KBK.News, BANJARMASIN–Perkara dugaan penyimpangan dana hibah pembangunan Majelis Ta’lim Al-Hamid di Desa Bungin, Kecamatan Paringin Selatan, Kabupaten Balangan, resmi disidangkan di Pengadilan Tindak Pidana Korupsi (Tipikor) Banjarmasin.

Mantan Sekretaris Daerah (Sekda) Balangan, Sutikno, untuk pertama kalinya menjalani persidangan sebagai terdakwa, Kamis  (29/1/2026).

Sidang perdana tersebut dipimpin Ketua Majelis Hakim Vidiawan Satriantoro, SH, MH, dengan agenda pembacaan surat dakwaan oleh Jaksa Penuntut Umum Norrachman, SH.

Dalam dakwaannya, jaksa menguraikan bahwa terdakwa diduga melakukan perbuatan melawan hukum dalam proses pengajuan hingga pencairan dana hibah Tahun Anggaran 2023.

Sutikno disebut memberikan disposisi serta arahan kepada Bagian Kesejahteraan Rakyat (Kesra) Setda Balangan agar permohonan hibah pembangunan Majelis Ta’lim Al-Hamid tetap diproses dan dibantu.

Padahal, berdasarkan hasil evaluasi, majelis taklim tersebut dinilai belum memenuhi sejumlah persyaratan administratif dan substantif sebagai penerima hibah sesuai ketentuan pengelolaan keuangan daerah.

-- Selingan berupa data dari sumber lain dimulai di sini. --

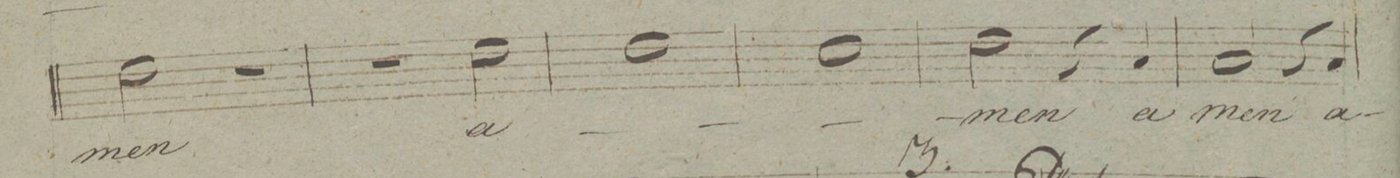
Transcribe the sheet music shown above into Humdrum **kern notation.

**kern	**text	**dynam
*I"Tenore.	*	*
*clefC4	*	*
*k[]	*	*
*met(c|)	*	*
*M2/2	*	*
2c\	-men	.
2r	.	.
=213	=213	=213
2r	.	.
2c\	a-	.
=214	=214	=214
1c\	.	.
=215	=215	=215
1B\	.	.
=216	=216	=216
2c\	-men	.
4r	.	.
4G/	a-	.
=217	=217	=217
2G/	-men	.
4r	.	.
4G/	a-	.
=218	=218	=218
*-	*-	*-
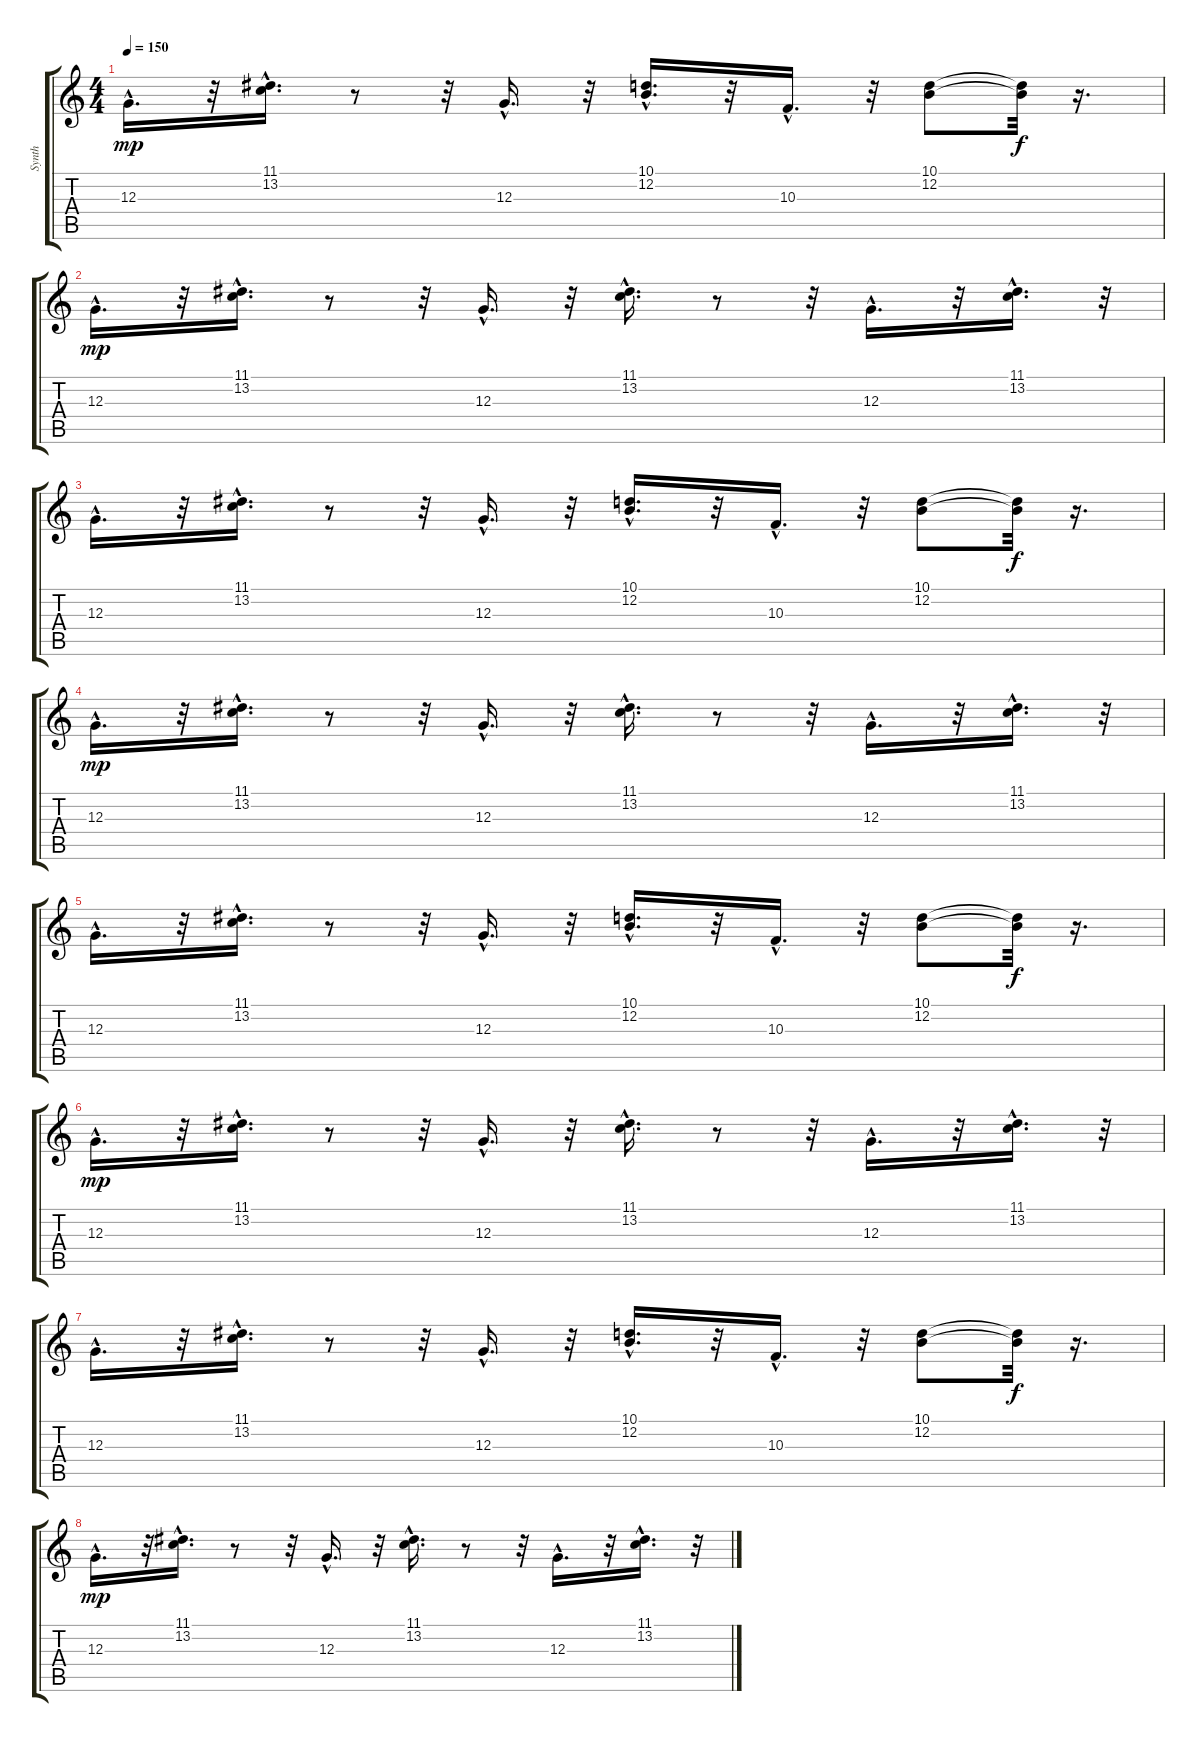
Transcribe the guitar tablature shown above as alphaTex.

\track ("Synth" "Synth") {instrument stringensemble1}
\staff {score tabs}
\tuning (E4 B3 G3 D3 A2 E2) {hide}
\ts (4 4)
\tempo 150
\clef g2
\ks c
12.3{hac}.16{d dy mp} r.32 (11.1{hac} 13.2{hac}).16{d} r.8 r.32 12.3{hac}.16{d} r.32 (10.1{hac} 12.2{hac}).16{d} r.32 10.3{hac}.16{d} r.32 (10.1 12.2).8 (10.1{t} 12.2{t}).32{dy f} r.16{d} |
12.3{hac}.16{d dy mp} r.32 (11.1{hac} 13.2{hac}).16{d} r.8 r.32 12.3{hac}.16{d} r.32 (11.1{hac} 13.2{hac}).16{d} r.8 r.32 12.3{hac}.16{d} r.32 (11.1{hac} 13.2{hac}).16{d} r.32 |
12.3{hac}.16{d} r.32 (11.1{hac} 13.2{hac}).16{d} r.8 r.32 12.3{hac}.16{d} r.32 (10.1{hac} 12.2{hac}).16{d} r.32 10.3{hac}.16{d} r.32 (10.1 12.2).8 (10.1{t} 12.2{t}).32{dy f} r.16{d} |
12.3{hac}.16{d dy mp} r.32 (11.1{hac} 13.2{hac}).16{d} r.8 r.32 12.3{hac}.16{d} r.32 (11.1{hac} 13.2{hac}).16{d} r.8 r.32 12.3{hac}.16{d} r.32 (11.1{hac} 13.2{hac}).16{d} r.32 |
12.3{hac}.16{d} r.32 (11.1{hac} 13.2{hac}).16{d} r.8 r.32 12.3{hac}.16{d} r.32 (10.1{hac} 12.2{hac}).16{d} r.32 10.3{hac}.16{d} r.32 (10.1 12.2).8 (10.1{t} 12.2{t}).32{dy f} r.16{d} |
12.3{hac}.16{d dy mp} r.32 (11.1{hac} 13.2{hac}).16{d} r.8 r.32 12.3{hac}.16{d} r.32 (11.1{hac} 13.2{hac}).16{d} r.8 r.32 12.3{hac}.16{d} r.32 (11.1{hac} 13.2{hac}).16{d} r.32 |
12.3{hac}.16{d} r.32 (11.1{hac} 13.2{hac}).16{d} r.8 r.32 12.3{hac}.16{d} r.32 (10.1{hac} 12.2{hac}).16{d} r.32 10.3{hac}.16{d} r.32 (10.1 12.2).8 (10.1{t} 12.2{t}).32{dy f} r.16{d} |
12.3{hac}.16{d dy mp} r.32 (11.1{hac} 13.2{hac}).16{d} r.8 r.32 12.3{hac}.16{d} r.32 (11.1{hac} 13.2{hac}).16{d} r.8 r.32 12.3{hac}.16{d} r.32 (11.1{hac} 13.2{hac}).16{d} r.32
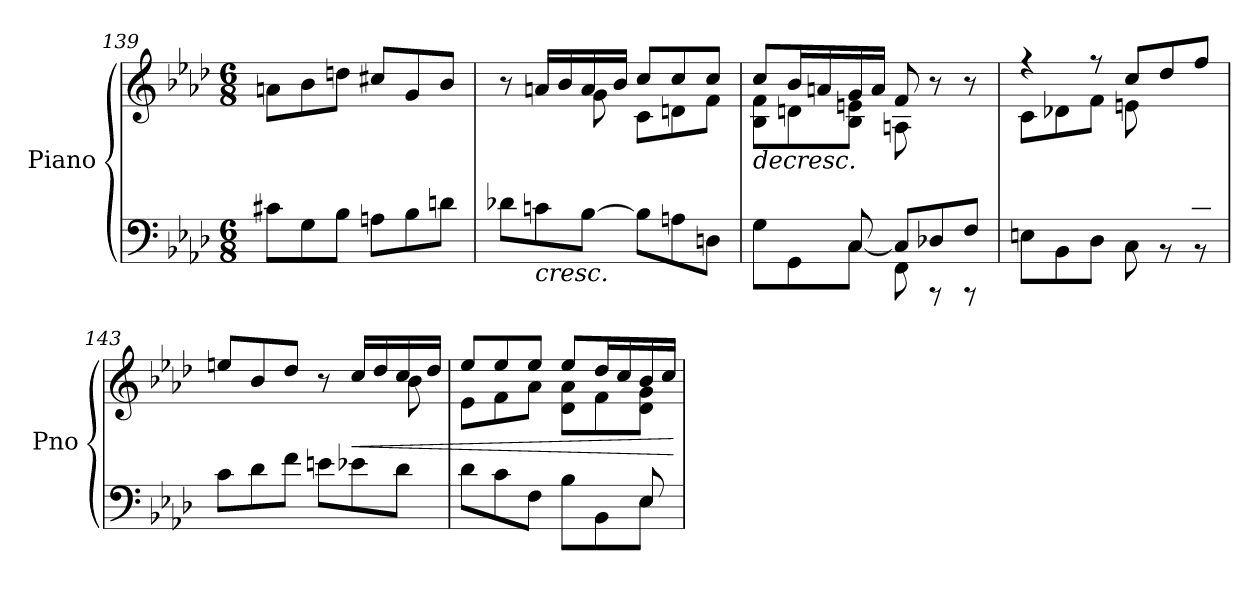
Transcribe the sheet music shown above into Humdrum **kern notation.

**kern	**kern	**dynam
*part1	*part1	*part1
*staff2	*staff1	*staff1/2
*I"Piano	*	*
*I'Pno	*	*
*clefF4	*clefG2	*
*k[b-e-a-d-]	*k[b-e-a-d-]	*
*M6/8	*M6/8	*
=139	=139	=139
8c#X\L	8an\L	.
8G\	8b-\	.
8B-\J	8ddn\J	.
8An\L	8cc#X/L	.
8B-\	8g/	.
8dn\J	8b-/J	.
=140	=140	=140
*^	*^	*
4rFFFyy	8d-X\L	8r	4ryy	.
!	!	!	!	!LO:HP:b=2
.	8cn\	16an/LL	.	<
.	.	16b-/	.	.
2ryy	[8B-\J	16a/	8g\	.
.	.	16b-/JJ	.	.
.	8B-\L]	8cc/L	8c\L	.
.	8An\	8cc/	8dn\	.
.	8Dn\J	8cc/J	8f\J	.
=141	=141	=141	=141	=141
*	*^	*	*	*
!	!	!	!	!	!LO:HP:b
2ryy	8G\L	4rAyy	8cc/L	8B-\ 8f\L	>
.	8GG\	.	16b-/L	8dn\	.
.	.	.	16an/	.	.
.	[8C\J	8C/	16g/	8B-\ 8en\J	.
.	.	.	16a/JJ	.	.
.	8C/L]	8FF\	8f/	8An\	[
8rAAA	8D-X/	4rcyy	8r	4ryy	.
8rAAA	8F/J	.	8r	.	.
*	*v	*v	*	*	*
!!LO:LB:g=z	!!
=142	=142	=142	=142	=142
2ryy	8En\L	4rff	8c\L	.
.	8BB-\	.	8d-X\	.
.	8D-\J	8rff	8f\J	.
.	8C\	8cc/L	8en\L	.
8B-/	8r	8dd-/	4ryy	.
8d-/J	8r	8ff/J	.	.
=143	=143	=143	=143	=143
4.rffyy	8c\L	8een/L	8ryy	.
*	*	*v	*v	*
.	8d-\	8b-/	.
.	8f\J	8dd-/J	.
4rffyy	8en\L	8r	.
!	!	!	!LO:HP:b
.	8e-X\	16cc/LL	<
.	.	16dd-/	.
*	*	*^	*
8ryy	8d-\J	16cc/	8b-\	.
.	.	16dd-/JJ	.	.
=144	=144	=144	=144	=144
8d-\L	4.rFFFyy	8ee-/L	8e-\L	.
8c\	.	8ee-/	8f\	.
8F\J	.	8ee-/J	8a-\J	]
8B-\L	4rDDDyy	8ee-/L	8d-\ 8a-\L	.
8BB-\	.	16dd-/L	8f\	.
.	.	16cc/	.	.
8E-\J	8E-/	16b-/	8d-\ 8g\J	.
.	.	16cc/JJ	.	.
*v	*v	*	*	*
*	*v	*v	*
.	.	[
=	=	=
*-	*-	*-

Jaksa menjelaskan, permohonan hibah diajukan oleh Mustafa Al Hamid selaku Ketua Majelis Ta’lim Al-Hamid bersama Nordiansyah, yang perkaranya ditangani secara terpisah.

Proposal diajukan melalui Bagian Kesra Setda Balangan setelah keduanya bertemu dengan terdakwa untuk membahas rencana pendirian dan pembangunan majelis taklim di Desa Bungin.

Dalam pertemuan tersebut, terdakwa diduga mengarahkan agar pengajuan hibah disampaikan melalui Bagian Kesra.

Arahan tersebut kemudian ditindaklanjuti oleh Kepala Bagian Kesra Setda Balangan, Hilmi Arifin, dengan memproses proposal hibah dimaksud.

BACA JUGA :  Hakim Soroti Penagihan Debitur Meski Kerugian Negara Sudah Dibebankan pada Terdakwa

Pada 20 Februari 2023, tim evaluasi dan verifikasi Kesra melakukan pemeriksaan administrasi terhadap proposal tersebut.

Meski ditemukan sejumlah kekurangan dokumen, seperti tidak adanya surat keterangan domisili, surat penguasaan fisik tanah, serta rekening bank atas nama Majelis Ta’lim Al-Hamid, proposal tetap dinyatakan layak dan direkomendasikan.

Jaksa menegaskan, rekomendasi kelayakan tersebut dikeluarkan karena adanya petunjuk dari Kepala Bagian Kesra yang menyampaikan arahan Sekda Balangan agar permohonan hibah tetap dilanjutkan.

Berdasarkan rekomendasi itu, Pemerintah Kabupaten Balangan kemudian menyetujui dan mencairkan dana hibah sebesar Rp1 miliar.

Namun dalam pelaksanaannya, penggunaan dana hibah tersebut diduga tidak sesuai peruntukan dan bertentangan dengan ketentuan yang berlaku, sehingga menimbulkan kerugian keuangan negara.

Atas perbuatannya, terdakwa didakwa secara primair melanggar Pasal 603 jo Pasal 20 huruf a atau c Undang-Undang Nomor 1 Tahun 2023 tentang KUHP.

Secara subsidair, terdakwa dijerat Pasal 3 Undang-Undang RI Nomor 31 Tahun 1999 tentang Pemberantasan Tindak Pidana Korupsi sebagaimana telah diubah dengan Undang-Undang RI Nomor 20 Tahun 2021 jo Pasal 20 huruf a atau c Pasal 618 Undang-Undang Nomor 1 Tahun 2023 tentang KUHP.

Menanggapi dakwaan tersebut, terdakwa melalui penasihat hukumnya Fuad, SH, MH, menyatakan tidak mengajukan eksepsi atau keberatan pada tahap awal persidangan. Pihaknya memilih menyampaikan pembelaan dalam agenda pledoi setelah seluruh proses pembuktian selesai.